Sjolander Road Fellowship

Declaring the God of Unconditional Love

the birthright



Birthright is defined as a right, possession, or privilege obtained by birth. It identifies something attained and enjoyed because of the circumstances of one's birth- the place, time, or parentage. Interestingly the idea of a birthright and the concept of equality, in its many varied forms, are essentially at odds. Whether equality is taken to mean equal opportunity or equal outcomes, a privilege or possession resulting from birth circumstances is a fundamental denial of equality.


Within our society we rarely hear the word birthright, but it is often in the background of our political, economic, and even religious thoughts and discussions. A prime example is the issue of laws governing inheritances. It is obvious that most people cherish the ability to pass accumulated wealth on to whomever they choose. The transmitters of inheritance claim the right to dispose of their possessions as they see fit. For the most part inheritors are family members who enjoy the prosperity of their forbearers as a matter of birth. Few would argue that inherited money is not a distinct advantage in securing further economic success.


Religiously, we routinely hear both church leaders and politicians support a special privilege for Christianity, it being the historically prevalent theology in America. The prevalence and special status of Christianity is a matter of tradition. If we had been born elsewhere we would tend to honor a different tradition. Traditions, religious and otherwise, are another means whereby birthrights are established.


Politically we might consider the current conflict over immigration, legal and otherwise. The entire notion of special status and privilege accruing to some people because they were born inside a certain boundary involves a birthright. 


Our sacred Declaration of Independence declared the inalienability of equality as the crowning principle upon which our nation was to be established. Whether we see that equality as that of opportunity or outcome, how can members of society ever experience either when so much of our economic, religious, and political process promotes privileges based on random factors of birth.
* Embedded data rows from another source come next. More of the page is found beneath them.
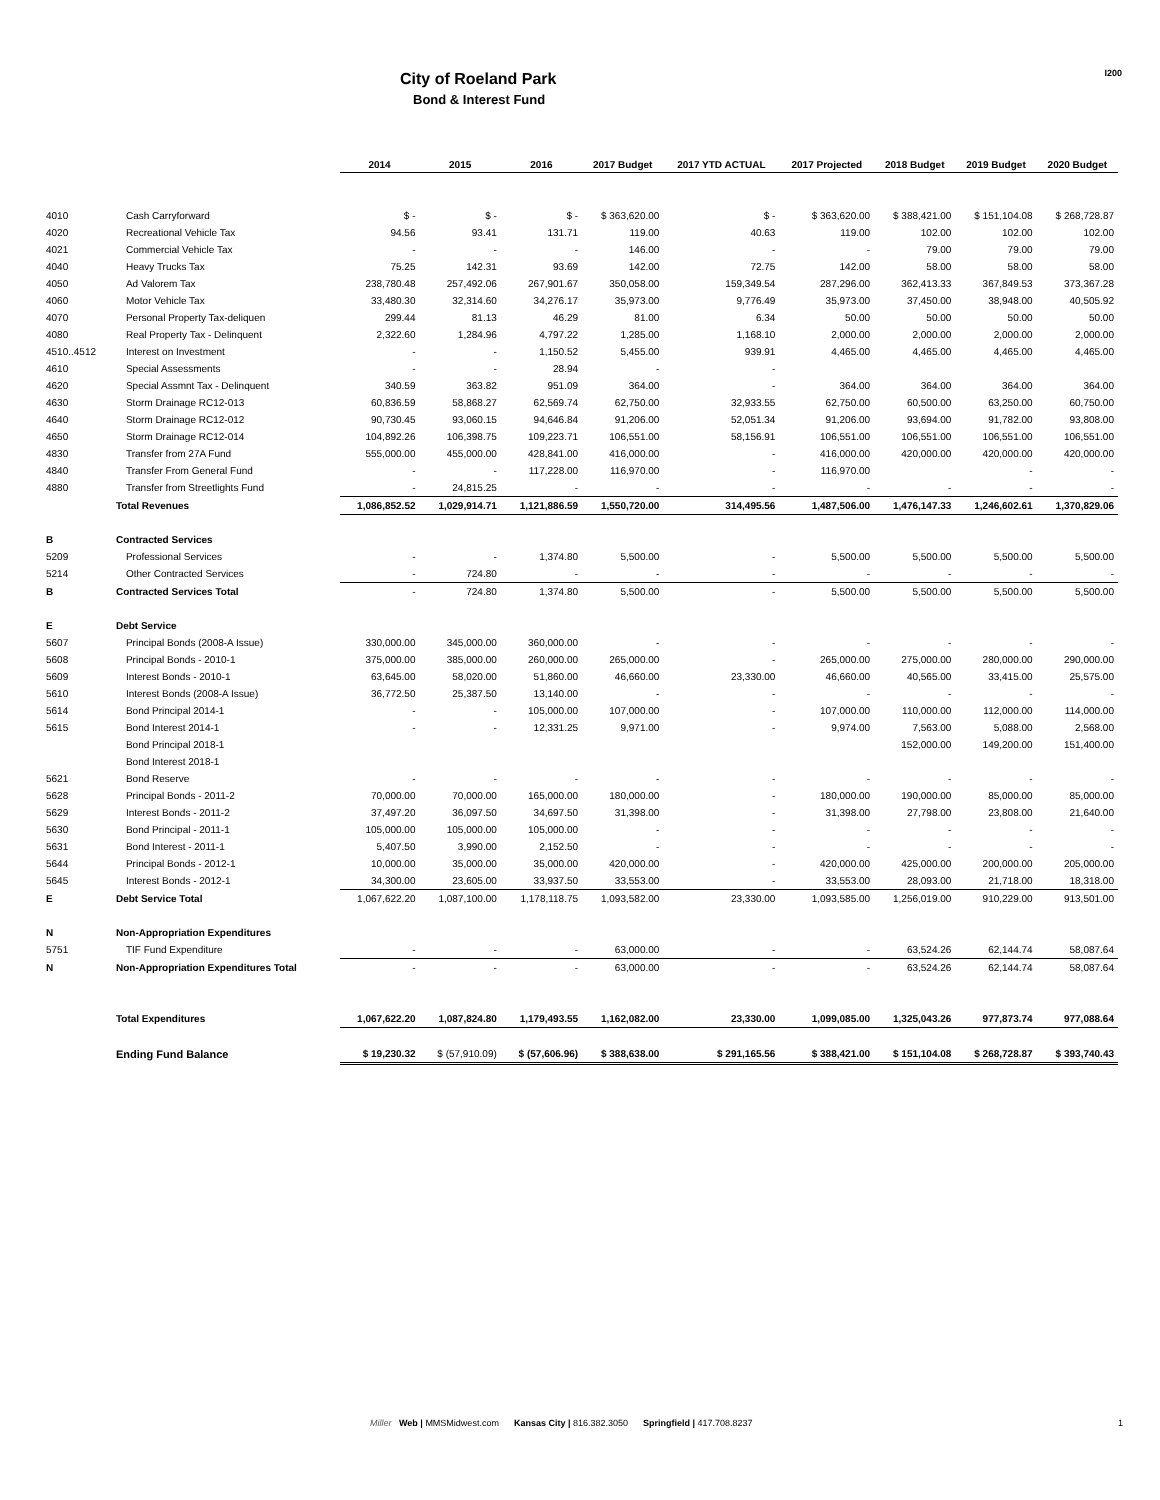City of Roeland Park
Bond & Interest Fund
I200
| | | 2014 | 2015 | 2016 | 2017 Budget | 2017 YTD ACTUAL | 2017 Projected | 2018 Budget | 2019 Budget | 2020 Budget |
| --- | --- | --- | --- | --- | --- | --- | --- | --- | --- | --- |
| 4010 | Cash Carryforward | $ - | $ - | $ - | $ 363,620.00 | $ - | $ 363,620.00 | $ 388,421.00 | $ 151,104.08 | $ 268,728.87 |
| 4020 | Recreational Vehicle Tax | 94.56 | 93.41 | 131.71 | 119.00 | 40.63 | 119.00 | 102.00 | 102.00 | 102.00 |
| 4021 | Commercial Vehicle Tax | - | - | - | 146.00 | - | - | 79.00 | 79.00 | 79.00 |
| 4040 | Heavy Trucks Tax | 75.25 | 142.31 | 93.69 | 142.00 | 72.75 | 142.00 | 58.00 | 58.00 | 58.00 |
| 4050 | Ad Valorem Tax | 238,780.48 | 257,492.06 | 267,901.67 | 350,058.00 | 159,349.54 | 287,296.00 | 362,413.33 | 367,849.53 | 373,367.28 |
| 4060 | Motor Vehicle Tax | 33,480.30 | 32,314.60 | 34,276.17 | 35,973.00 | 9,776.49 | 35,973.00 | 37,450.00 | 38,948.00 | 40,505.92 |
| 4070 | Personal Property Tax-deliquen | 299.44 | 81.13 | 46.29 | 81.00 | 6.34 | 50.00 | 50.00 | 50.00 | 50.00 |
| 4080 | Real Property Tax - Delinquent | 2,322.60 | 1,284.96 | 4,797.22 | 1,285.00 | 1,168.10 | 2,000.00 | 2,000.00 | 2,000.00 | 2,000.00 |
| 4510..4512 | Interest on Investment | - | - | 1,150.52 | 5,455.00 | 939.91 | 4,465.00 | 4,465.00 | 4,465.00 | 4,465.00 |
| 4610 | Special Assessments | - | - | 28.94 | - | - | | | | |
| 4620 | Special Assmnt Tax - Delinquent | 340.59 | 363.82 | 951.09 | 364.00 | - | 364.00 | 364.00 | 364.00 | 364.00 |
| 4630 | Storm Drainage RC12-013 | 60,836.59 | 58,868.27 | 62,569.74 | 62,750.00 | 32,933.55 | 62,750.00 | 60,500.00 | 63,250.00 | 60,750.00 |
| 4640 | Storm Drainage RC12-012 | 90,730.45 | 93,060.15 | 94,646.84 | 91,206.00 | 52,051.34 | 91,206.00 | 93,694.00 | 91,782.00 | 93,808.00 |
| 4650 | Storm Drainage RC12-014 | 104,892.26 | 106,398.75 | 109,223.71 | 106,551.00 | 58,156.91 | 106,551.00 | 106,551.00 | 106,551.00 | 106,551.00 |
| 4830 | Transfer from 27A Fund | 555,000.00 | 455,000.00 | 428,841.00 | 416,000.00 | - | 416,000.00 | 420,000.00 | 420,000.00 | 420,000.00 |
| 4840 | Transfer From General Fund | - | - | 117,228.00 | 116,970.00 | - | 116,970.00 | | - | - |
| 4880 | Transfer from Streetlights Fund | - | 24,815.25 | - | - | - | - | - | - | - |
| | Total Revenues | 1,086,852.52 | 1,029,914.71 | 1,121,886.59 | 1,550,720.00 | 314,495.56 | 1,487,506.00 | 1,476,147.33 | 1,246,602.61 | 1,370,829.06 |
| B | Contracted Services | | | | | | | | | |
| 5209 | Professional Services | - | - | 1,374.80 | 5,500.00 | - | 5,500.00 | 5,500.00 | 5,500.00 | 5,500.00 |
| 5214 | Other Contracted Services | - | 724.80 | - | - | - | - | - | - | - |
| B | Contracted Services Total | - | 724.80 | 1,374.80 | 5,500.00 | - | 5,500.00 | 5,500.00 | 5,500.00 | 5,500.00 |
| E | Debt Service | | | | | | | | | |
| 5607 | Principal Bonds (2008-A Issue) | 330,000.00 | 345,000.00 | 360,000.00 | - | - | - | - | - | - |
| 5608 | Principal Bonds - 2010-1 | 375,000.00 | 385,000.00 | 260,000.00 | 265,000.00 | - | 265,000.00 | 275,000.00 | 280,000.00 | 290,000.00 |
| 5609 | Interest Bonds - 2010-1 | 63,645.00 | 58,020.00 | 51,860.00 | 46,660.00 | 23,330.00 | 46,660.00 | 40,565.00 | 33,415.00 | 25,575.00 |
| 5610 | Interest Bonds (2008-A Issue) | 36,772.50 | 25,387.50 | 13,140.00 | - | - | - | - | - | - |
| 5614 | Bond Principal 2014-1 | - | - | 105,000.00 | 107,000.00 | - | 107,000.00 | 110,000.00 | 112,000.00 | 114,000.00 |
| 5615 | Bond Interest 2014-1 | - | - | 12,331.25 | 9,971.00 | - | 9,974.00 | 7,563.00 | 5,088.00 | 2,568.00 |
| | Bond Principal 2018-1 | | | | | | | 152,000.00 | 149,200.00 | 151,400.00 |
| | Bond Interest 2018-1 | | | | | | | | | |
| 5621 | Bond Reserve | - | - | - | - | - | - | - | - | - |
| 5628 | Principal Bonds - 2011-2 | 70,000.00 | 70,000.00 | 165,000.00 | 180,000.00 | - | 180,000.00 | 190,000.00 | 85,000.00 | 85,000.00 |
| 5629 | Interest Bonds - 2011-2 | 37,497.20 | 36,097.50 | 34,697.50 | 31,398.00 | - | 31,398.00 | 27,798.00 | 23,808.00 | 21,640.00 |
| 5630 | Bond Principal - 2011-1 | 105,000.00 | 105,000.00 | 105,000.00 | - | - | - | - | - | - |
| 5631 | Bond Interest - 2011-1 | 5,407.50 | 3,990.00 | 2,152.50 | - | - | - | - | - | - |
| 5644 | Principal Bonds - 2012-1 | 10,000.00 | 35,000.00 | 35,000.00 | 420,000.00 | - | 420,000.00 | 425,000.00 | 200,000.00 | 205,000.00 |
| 5645 | Interest Bonds - 2012-1 | 34,300.00 | 23,605.00 | 33,937.50 | 33,553.00 | - | 33,553.00 | 28,093.00 | 21,718.00 | 18,318.00 |
| E | Debt Service Total | 1,067,622.20 | 1,087,100.00 | 1,178,118.75 | 1,093,582.00 | 23,330.00 | 1,093,585.00 | 1,256,019.00 | 910,229.00 | 913,501.00 |
| N | Non-Appropriation Expenditures | | | | | | | | | |
| 5751 | TIF Fund Expenditure | - | - | - | 63,000.00 | - | - | 63,524.26 | 62,144.74 | 58,087.64 |
| N | Non-Appropriation Expenditures Total | - | - | - | 63,000.00 | - | - | 63,524.26 | 62,144.74 | 58,087.64 |
| | Total Expenditures | 1,067,622.20 | 1,087,824.80 | 1,179,493.55 | 1,162,082.00 | 23,330.00 | 1,099,085.00 | 1,325,043.26 | 977,873.74 | 977,088.64 |
| | Ending Fund Balance | $ 19,230.32 | $ (57,910.09) | $ (57,606.96) | $ 388,638.00 | $ 291,165.56 | $ 388,421.00 | $ 151,104.08 | $ 268,728.87 | $ 393,740.43 |
Miller Web | MMSMidwest.com Kansas City | 816.382.3050 Springfield | 417.708.8237
1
Birthright privileges are the true entitlements in our society. Those who demonize others for enjoying so called government entitlement programs might pause for a moment to consider how much they claim as an entitlement for no reason other than birthright. None of us has earned the privileges and advantages we may enjoy because of birth circumstances. When we insist on those advantages, we demand to be treated extraordinarily merely because we were privileged in the first place. Such thinking is perhaps understandable  but hardly noble or the makings of an exemplary society.